Cleverson Lima é eleito para a Academia Mourãoense de Letras

Cleverson Lima com a presidente da AML, Ester de Abreu Piacentini
O publicitário Cleverson Lima foi eleito recentemente para a Academia Mourãoense de Letras (AML). Ele ocupará a cadeira 21, vaga desde ano passado, com a renúncia do fundador Osvaldo Broza. A posse do novo membro da Academia Mourãoense de Letras deverá ser realizada nos próximos meses.
Cleverson Lima é graduado em Letras pela Universidade Estadual do Paraná. Atualmente é mestrando no programa de Pós-Graduação Sociedade e Desenvolvimento e também mestrando no programa de Comunicação da Universidade Estadual de Londrina. É especialista em Cinema e Linguagem Audiovisual pela Universidade Gama Filho, e pós-graduando em Estudos Literários pela Universidade Estadual do Paraná, ainda, é graduado em Marketing.
O novo membro da Academia Mourãoense de Letras é publicitário na agência de Publicidade e Propaganda Oxy Creative. Lima também é produtor com experiência no desenvolvimento e criação de roteiros para material audiovisual, destacando-se os institucionais e os de ficção-literária. Também trabalha com assessoria gráfica, programação visual, ilustração, fotografia e redação publicitária. É integrante do Grupo de Pesquisa em Estudos Literários da Universidade Estadual do Paraná.
Como artista gráfico, é idealizador de projetos de cunho cultural, sendo contemplado com incentivos em projetos como: A coletânea de fotos “Campo Mourão 60 anos”, produção de pintura digital com o projeto “Doze tempos, Doce pixel”, além do estudo de símbolos no “Iconografia Mourãoense”. Ainda foi colaborador no documentário “Plasticidade Mourãoense”.

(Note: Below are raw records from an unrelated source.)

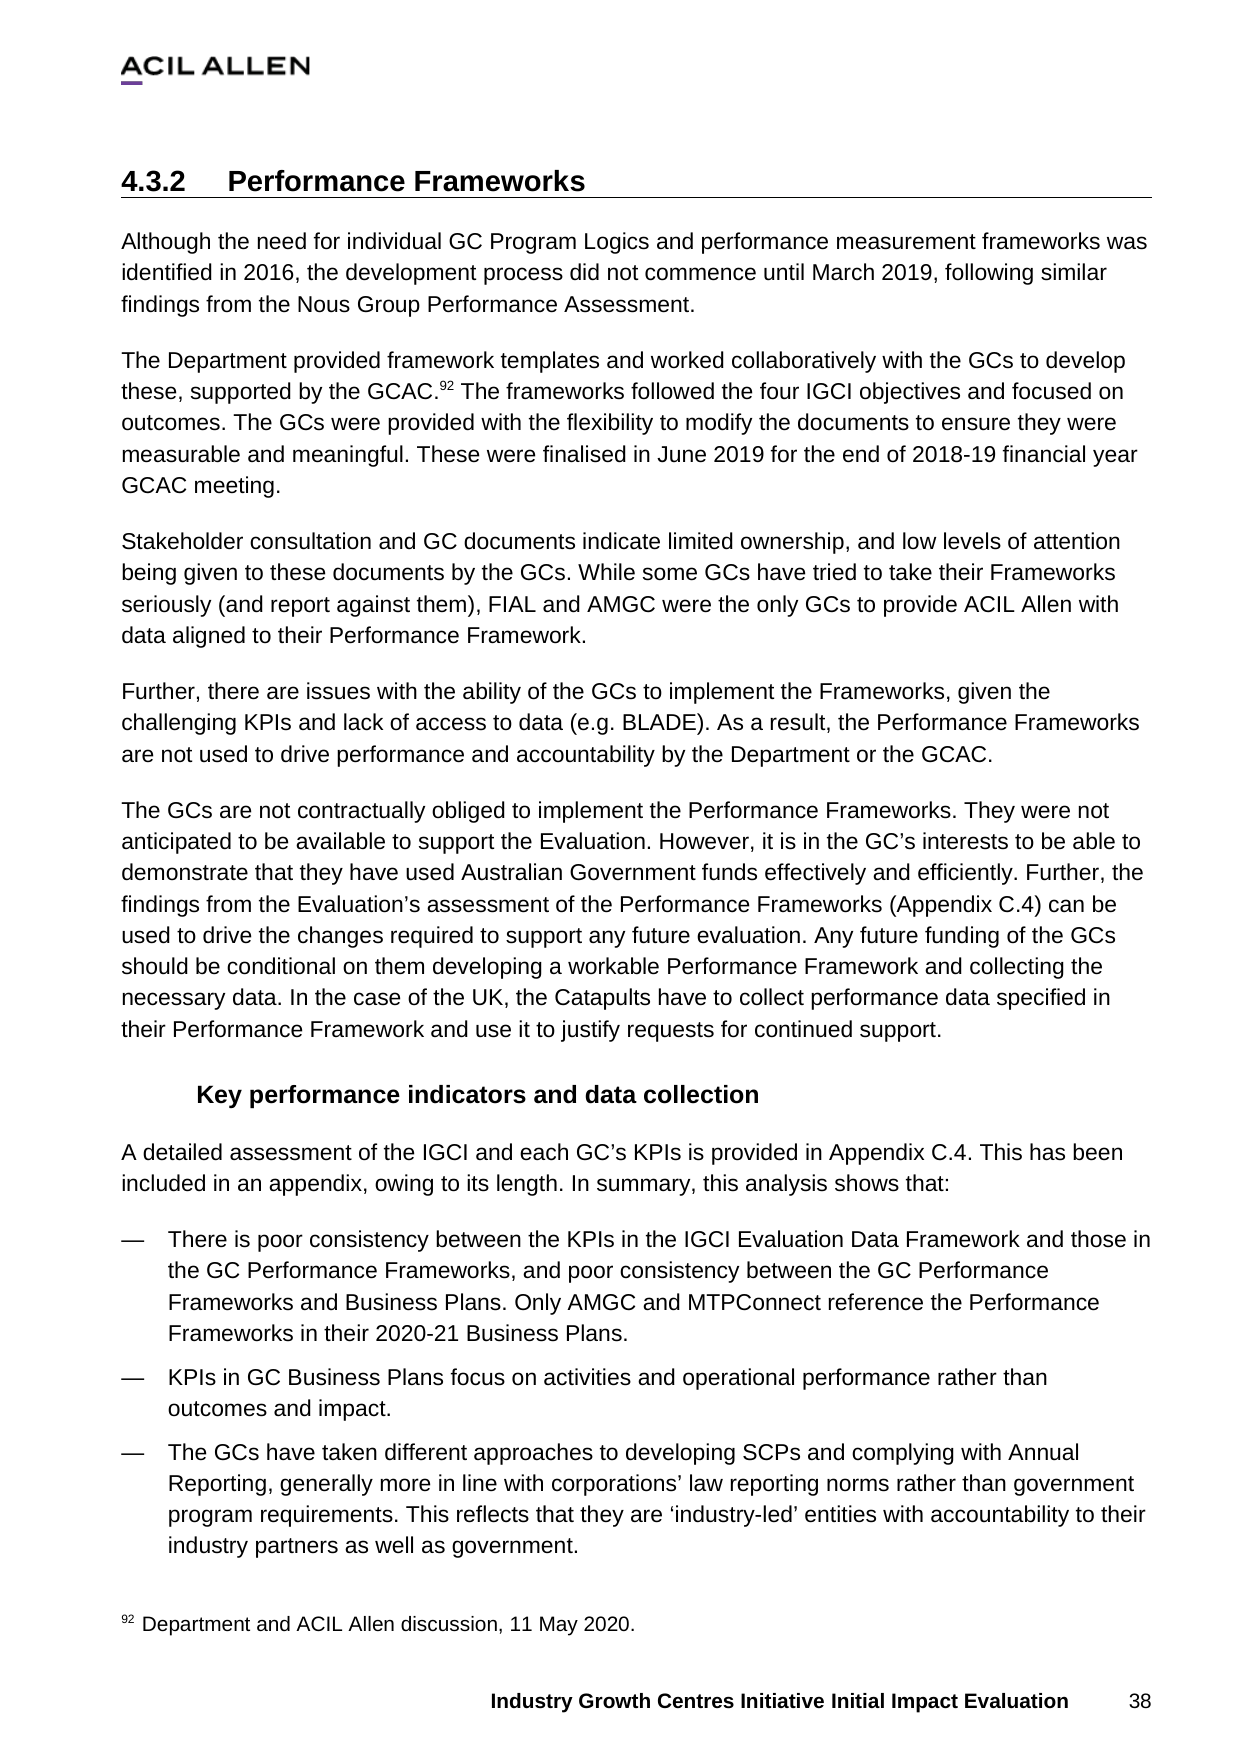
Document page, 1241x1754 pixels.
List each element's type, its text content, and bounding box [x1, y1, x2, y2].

list There is poor consistency between the KPIs in the IGCI Evaluation Data Framework and those in the GC Performance Frameworks, and poor consistency between the GC Performance Frameworks and Business Plans. Only AMGC and MTPConnect reference the Performance Frameworks in their 2020-21 Business Plans. [121, 1221, 1152, 1346]
list The GCs have taken different approaches to developing SCPs and complying with Annual Reporting, generally more in line with corporations’ law reporting norms rather than government program requirements. This reflects that they are ‘industry-led’ entities with accountability to their industry partners as well as government. [121, 1434, 1152, 1559]
text Further, there are issues with the ability of the GCs to implement the Frameworks, given the challenging KPIs and lack of access to data (e.g. BLADE). As a result, the Performance Frameworks are not used to drive performance and accountability by the Department or the GCAC. [121, 673, 1152, 767]
text A detailed assessment of the IGCI and each GC’s KPIs is provided in Appendix C.4. This has been included in an appendix, owing to its length. In summary, this analysis shows that: [121, 1134, 1152, 1196]
list KPIs in GC Business Plans focus on activities and operational performance rather than outcomes and impact. [121, 1359, 1152, 1421]
text Stakeholder consultation and GC documents indicate limited ownership, and low levels of attention being given to these documents by the GCs. While some GCs have tried to take their Frameworks seriously (and report against them), FIAL and AMGC were the only GCs to provide ACIL Allen with data aligned to their Performance Framework. [121, 523, 1152, 648]
subtitle Key performance indicators and data collection [121, 1079, 1152, 1109]
picture [121, 56, 310, 85]
text Although the need for individual GC Program Logics and performance measurement frameworks was identified in 2016, the development process did not commence until March 2019, following similar findings from the Nous Group Performance Assessment. [121, 223, 1152, 317]
text The Department provided framework templates and worked collaboratively with the GCs to develop these, supported by the GCAC. The frameworks followed the four IGCI objectives and focused on outcomes. The GCs were provided with the flexibility to modify the documents to ensure they were measurable and meaningful. These were finalised in June 2019 for the end of 2018-19 financial year GCAC meeting. [121, 342, 1152, 498]
subtitle Performance Frameworks [121, 164, 1152, 197]
text The GCs are not contractually obliged to implement the Performance Frameworks. They were not anticipated to be available to support the Evaluation. However, it is in the GC’s interests to be able to demonstrate that they have used Australian Government funds effectively and efficiently. Further, the findings from the Evaluation’s assessment of the Performance Frameworks (Appendix C.4) can be used to drive the changes required to support any future evaluation. Any future funding of the GCs should be conditional on them developing a workable Performance Framework and collecting the necessary data. In the case of the UK, the Catapults have to collect performance data specified in their Performance Framework and use it to justify requests for continued support. [121, 792, 1152, 1042]
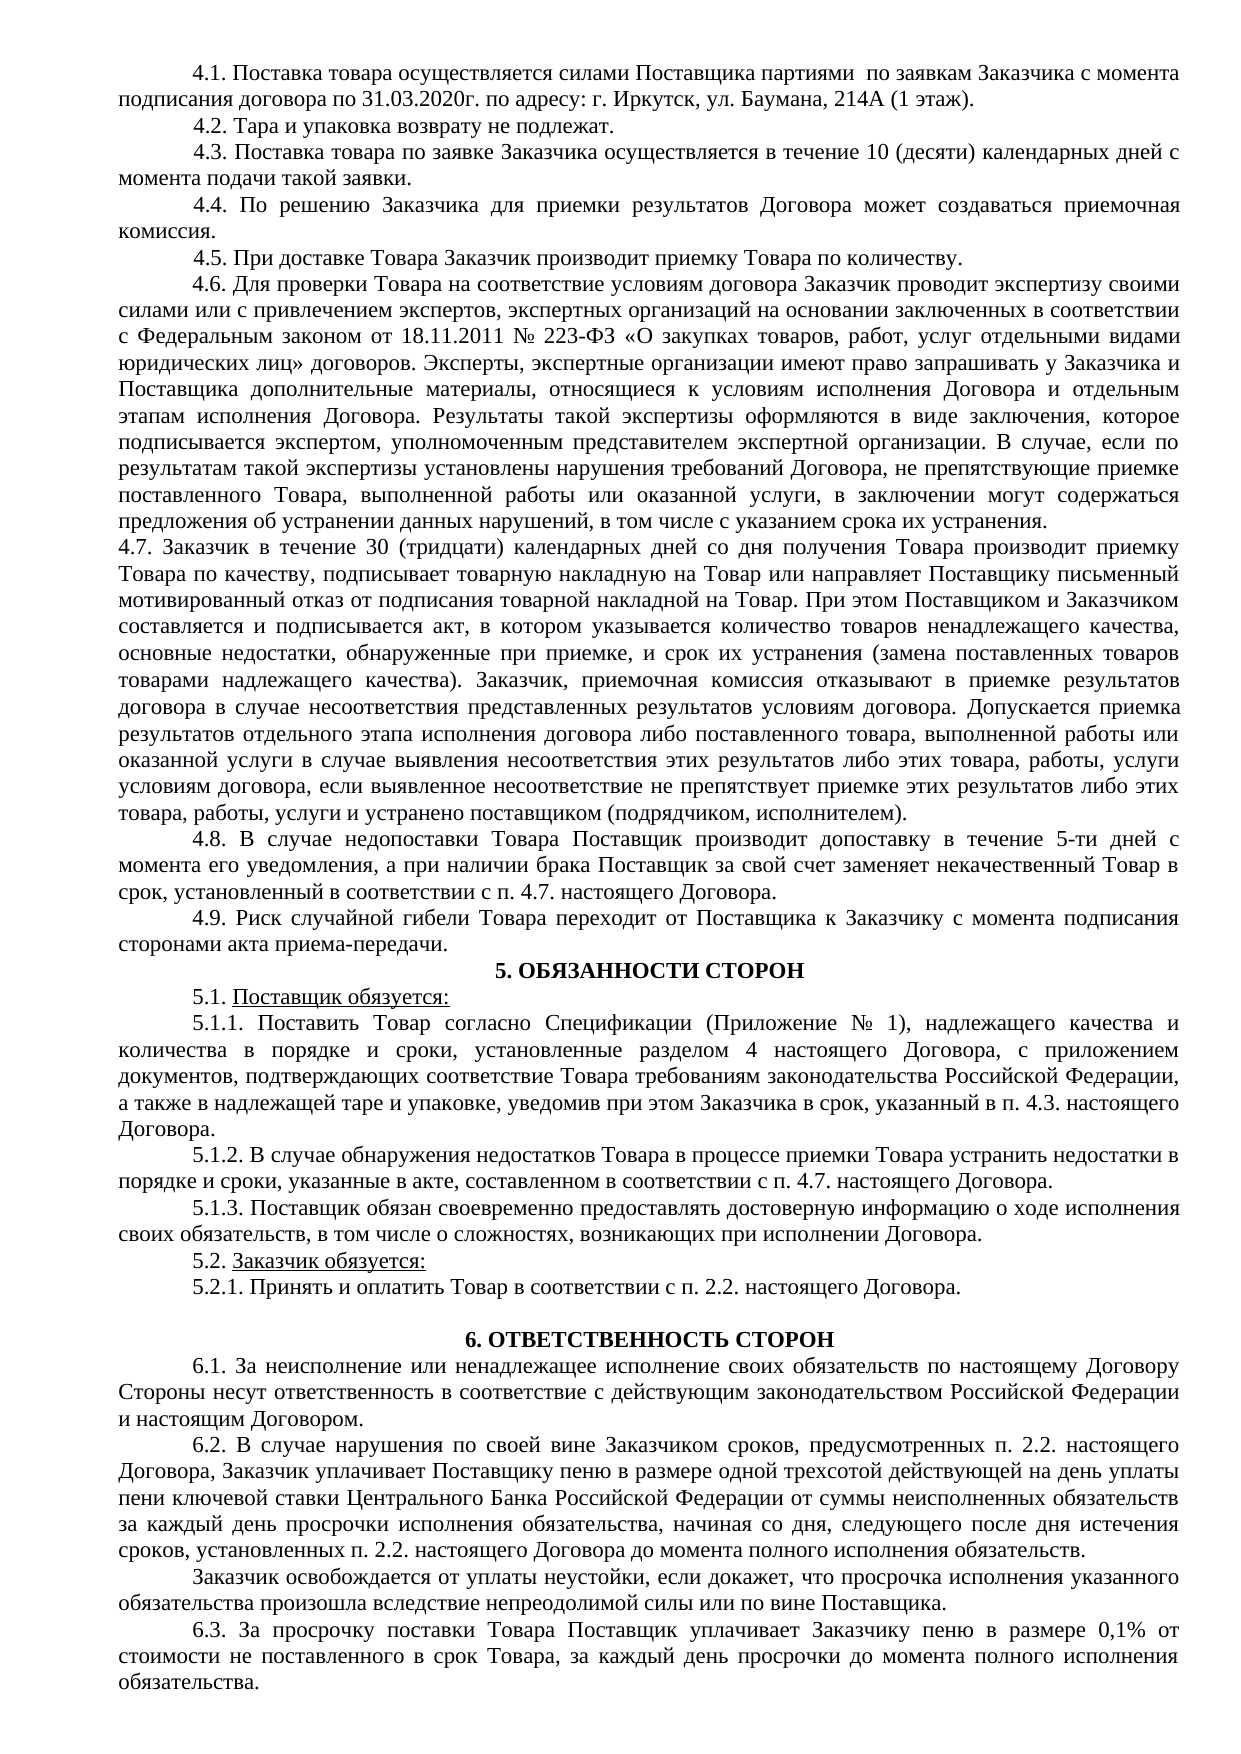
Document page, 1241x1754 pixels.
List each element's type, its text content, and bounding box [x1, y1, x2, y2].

text 4.3. Поставка товара по заявке Заказчика осуществляется в течение 10 (десяти) календарных дней с момента подачи такой заявки. [118, 138, 1181, 191]
text 5. ОБЯЗАННОСТИ СТОРОН [118, 957, 1181, 983]
text 6.1. За неисполнение или ненадлежащее исполнение своих обязательств по настоящему Договору Стороны несут ответственность в соответствие с действующим законодательством Российской Федерации и настоящим Договором. [118, 1352, 1181, 1431]
text 6. ОТВЕТСТВЕННОСТЬ СТОРОН [118, 1326, 1181, 1352]
text 5.2.1. Принять и оплатить Товар в соответствии с п. 2.2. настоящего Договора. [118, 1273, 1181, 1299]
text 4.4. По решению Заказчика для приемки результатов Договора может создаваться приемочная комиссия. [118, 191, 1182, 243]
text 4.8. В случае недопоставки Товара Поставщик производит допоставку в течение 5-ти дней с момента его уведомления, а при наличии брака Поставщик за свой счет заменяет некачественный Товар в срок, установленный в соответствии с п. 4.7. настоящего Договора. [118, 825, 1181, 904]
text 4.1. Поставка товара осуществляется силами Поставщика партиями по заявкам Заказчика с момента подписания договора по 31.03.2020г. по адресу: г. Иркутск, ул. Баумана, 214А (1 этаж). [118, 59, 1181, 112]
text 4.9. Риск случайной гибели Товара переходит от Поставщика к Заказчику с момента подписания сторонами акта приема-передачи. [118, 904, 1181, 957]
text 4.5. При доставке Товара Заказчик производит приемку Товара по количеству. [118, 243, 1182, 270]
text 4.2. Тара и упаковка возврату не подлежат. [118, 112, 1181, 138]
text 4.7. Заказчик в течение 30 (тридцати) календарных дней со дня получения Товара производит приемку Товара по качеству, подписывает товарную накладную на Товар или направляет Поставщику письменный мотивированный отказ от подписания товарной накладной на Товар. При этом Поставщиком и Заказчиком составляется и подписывается акт, в котором указывается количество товаров ненадлежащего качества, основные недостатки, обнаруженные при приемке, и срок их устранения (замена поставленных товаров товарами надлежащего качества). Заказчик, приемочная комиссия отказывают в приемке результатов договора в случае несоответствия представленных результатов условиям договора. Допускается приемка результатов отдельного этапа исполнения договора либо поставленного товара, выполненной работы или оказанной услуги в случае выявления несоответствия этих результатов либо этих товара, работы, услуги условиям договора, если выявленное несоответствие не препятствует приемке этих результатов либо этих товара, работы, услуги и устранено поставщиком (подрядчиком, исполнителем). [118, 533, 1181, 825]
text 6.3. За просрочку поставки Товара Поставщик уплачивает Заказчику пеню в размере 0,1% от стоимости не поставленного в срок Товара, за каждый день просрочки до момента полного исполнения обязательства. [118, 1616, 1181, 1695]
text 4.6. Для проверки Товара на соответствие условиям договора Заказчик проводит экспертизу своими силами или с привлечением экспертов, экспертных организаций на основании заключенных в соответствии с Федеральным законом от 18.11.2011 № 223-ФЗ «О закупках товаров, работ, услуг отдельными видами юридических лиц» договоров. Эксперты, экспертные организации имеют право запрашивать у Заказчика и Поставщика дополнительные материалы, относящиеся к условиям исполнения Договора и отдельным этапам исполнения Договора. Результаты такой экспертизы оформляются в виде заключения, которое подписывается экспертом, уполномоченным представителем экспертной организации. В случае, если по результатам такой экспертизы установлены нарушения требований Договора, не препятствующие приемке поставленного Товара, выполненной работы или оказанной услуги, в заключении могут содержаться предложения об устранении данных нарушений, в том числе с указанием срока их устранения. [118, 270, 1181, 533]
text 5.2. Заказчик обязуется: [118, 1247, 1181, 1273]
text Заказчик освобождается от уплаты неустойки, если докажет, что просрочка исполнения указанного обязательства произошла вследствие непреодолимой силы или по вине Поставщика. [118, 1563, 1181, 1616]
text 5.1.2. В случае обнаружения недостатков Товара в процессе приемки Товара устранить недостатки в порядке и сроки, указанные в акте, составленном в соответствии с п. 4.7. настоящего Договора. [118, 1141, 1181, 1194]
text 5.1.1. Поставить Товар согласно Спецификации (Приложение № 1), надлежащего качества и количества в порядке и сроки, установленные разделом 4 настоящего Договора, с приложением документов, подтверждающих соответствие Товара требованиям законодательства Российской Федерации, а также в надлежащей таре и упаковке, уведомив при этом Заказчика в срок, указанный в п. 4.3. настоящего Договора. [118, 1009, 1181, 1141]
text 5.1. Поставщик обязуется: [118, 983, 1181, 1009]
text 5.1.3. Поставщик обязан своевременно предоставлять достоверную информацию о ходе исполнения своих обязательств, в том числе о сложностях, возникающих при исполнении Договора. [118, 1194, 1181, 1247]
text 6.2. В случае нарушения по своей вине Заказчиком сроков, предусмотренных п. 2.2. настоящего Договора, Заказчик уплачивает Поставщику пеню в размере одной трехсотой действующей на день уплаты пени ключевой ставки Центрального Банка Российской Федерации от суммы неисполненных обязательств за каждый день просрочки исполнения обязательства, начиная со дня, следующего после дня истечения сроков, установленных п. 2.2. настоящего Договора до момента полного исполнения обязательств. [118, 1431, 1181, 1563]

ELEIÇÕES – As cadeiras 12 e 18 serão ocupadas em breve por novos imortais. A eleição que vai definir o acadêmico que ocupará a cadeira vaga será realizada no mês de junho na sede da AML.
O estatuto da Academia Mourãoense de Letras estabelece que para alguém se candidatar deve encaminhar currículo, que comprove residência por mais de dois anos em Campo Mourão ou nos municípios limítrofes e que possuam pelo menos uma obra literária publicada ou que tenham publicado, em forma de livro, trabalho relevante de pesquisa nas áreas de língua e literatura. As candidaturas devem ser apresentadas até às 15 horas do dia 5 de maio (sexta-feira), através de correspondência encaminhada pelo candidato à presidência da AML e entregue pessoalmente.
No ato da inscrição, o candidato deverá subscrever uma declaração de confirmação de que o mesmo está qualificado para ocupar a cadeira vaga, ciente de seus direitos e deveres previstos no estatuto da entidade e, em especial, no tocante à necessidade de participação nas reuniões ordinárias, sessões solenes e no pagamento das contribuições financeiras. Após o término do prazo de apresentação de candidaturas, será instituída uma comissão para avaliação das candidaturas, que vai emitir parecer e submeterá os nomes para a eleição.
Os 38 acadêmicos têm direito a voto. O novo membro é eleito por maioria absoluta de votos – ou seja, metade mais um. Se o número de membros efetivos for ímpar, a maioria absoluta será representada pela metade do número superior daquele. Em outras palavras, em uma eleição de que participam 38 acadêmicos, o novo imortal será escolhido com 20 votos. Caso persistir o empate, duas novas eleições serão realizadas na sequência.
A AML é constituída por 40 membros que são considerados imortais, ou seja, ele somente abre vaga para um novo integrante depois de morrer ou renunciar. E, ainda assim, seu nome fica eternizado como ocupante de uma cadeira na Academia. Para escolher novos integrantes quando uma vaga fica aberta, todos os membros participam de uma votação secreta.